Work instruction:
Can you write out everything in the graduate student's blog post from "Often in undergrad, I" down to "like my own.", word for word?

Excerpt:
● ● ●
Erin Sherrets

I am currently a graduate student at Wright State University studying English literature. I am particularly interested in environmentalism and ecocrticism in 19th-century to present-day American literature. Outside of academia, I enjoy running long-distance and backpacking through mountains.

Why Do We Read This Stuff?

This question might be one students ask themselves. What’s the point of studying literature in an academic setting?

I’m a huge advocate for college not only being a catalyst to the job market and yet, it seems like that to be the only reason students go to college. Acquiring marketable skills to make money seems to be the driving force for many students. Ask yourself, why are you in college? What are your reasons for getting a higher education? I came to be a better human. And yes, a piece of paper that confirms I indeed can complete a degree program is important to me as well. I am in no way denouncing the idea that a college degree gets you a good paying job. I am only saying that there are other reasons to go to school than just to find a job to make loads of money.

This is where literature comes in and we return to my question of why do we read this stuff. Ellie Chambers and Marshall Gregory discuss the human condition as something that can’t be solved through traditional physical methods. “Life’s most fundamental conditions have little to do with money and are not generally solved by money. How does money solve the problem of grief, sickness, loss, rejection, disappointment? (13). If one were to spend their entire college career preparing to make money, how can these natural feelings of the human condition be rationalized? It may be difficult but there are other ways to understand meaning.

Chambers and Gregory are firm in understanding why we read literature as “It helps students gain a better understanding of their own circumstances through the study of others’ circumstances” (23). Happiness, fun, freedom, and excitement are also contained in the universal human condition that are also presented in narratives. Maybe take an extra literature class. Explore your options and be a better human. Why not go to college to be a better human?

Works Cited

Chambers, Ellie and Marshall Gregory. “The Discipline Today.” Teaching and Learning English Literature. Sage Publications, 2006. Online.


Can I use First Person in my Paper?

Often in undergrad, I avoided using “I” or the first person point-of-view in any formal paper to be graded. It felt wrong to adhere to a style that I was taught in high school to avoid at all costs but not using it started to make me confused. If this paper is my own personal views (supported by hard evidence and research), why shouldn’t I explain my own understandings and how I got to them? Presenting my thoughts through third person was a challenge. I didn’t feel a connection with my intellectual thoughts presented in a formal academic paper; it didn’t feel like my own.

Sheridan Blau finds that letting students adopt the use of “I” helps them feel more of a producer rather than a consumer thus creating a more engaging atmosphere. Blau mentions “It is difficult to read a collection of scholarly or professional articles in any branch of the humanities or in many of the social sciences and in such professions as the law (including legal opinions written by state and federal judges) without noticing the judicious use of the first person, when it is called for and when alternative structures would be infelicitous” (158). So, if we are writing papers for a humanities class, wouldn’t it make sense to mirror the professionals and use first person as well? Well, of course.
● ● ●
Stored data
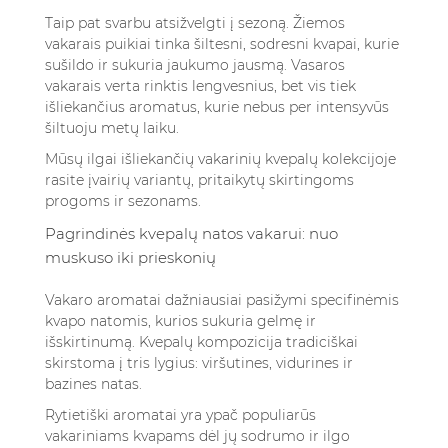
Taip pat svarbu atsižvelgti į sezoną. Žiemos
vakarais puikiai tinka šiltesni, sodresni kvapai, kurie
sušildo ir sukuria jaukumo jausmą. Vasaros
vakarais verta rinktis lengvesnius, bet vis tiek
išliekančius aromatus, kurie nebus per intensyvūs
šiltuoju metų laiku.
Mūsų ilgai išliekančių vakarinių kvepalų kolekcijoje
rasite įvairių variantų, pritaikytų skirtingoms
progoms ir sezonams.
Pagrindinės kvepalų natos vakarui: nuo
muskuso iki prieskonių
Vakaro aromatai dažniausiai pasižymi specifinėmis
kvapo natomis, kurios sukuria gelmę ir
išskirtinumą. Kvepalų kompozicija tradiciškai
skirstoma į tris lygius: viršutines, vidurines ir
bazines natas.
Rytietiški aromatai yra ypač populiarūs
vakariniams kvapams dėl jų sodrumo ir ilgo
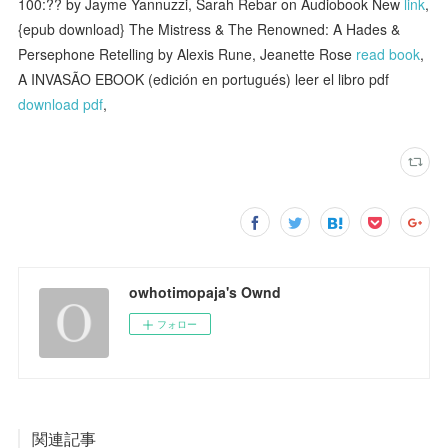
100:?? by Jayme Yannuzzi, Sarah Rebar on Audiobook New
link
,
{epub download} The Mistress & The Renowned: A Hades &
Persephone Retelling by Alexis Rune, Jeanette Rose
read book
,
A INVASÃO EBOOK (edición en portugués) leer el libro pdf
download pdf
,
owhotimopaja's Ownd
フォロー
関連記事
● ● ●
Completed task:
Often in undergrad, I avoided using “I” or the first person point-of-view in any formal paper to be graded. It felt wrong to adhere to a style that I was taught in high school to avoid at all costs but not using it started to make me confused. If this paper is my own personal views (supported by hard evidence and research), why shouldn’t I explain my own understandings and how I got to them? Presenting my thoughts through third person was a challenge. I didn’t feel a connection with my intellectual thoughts presented in a formal academic paper; it didn’t feel like my own.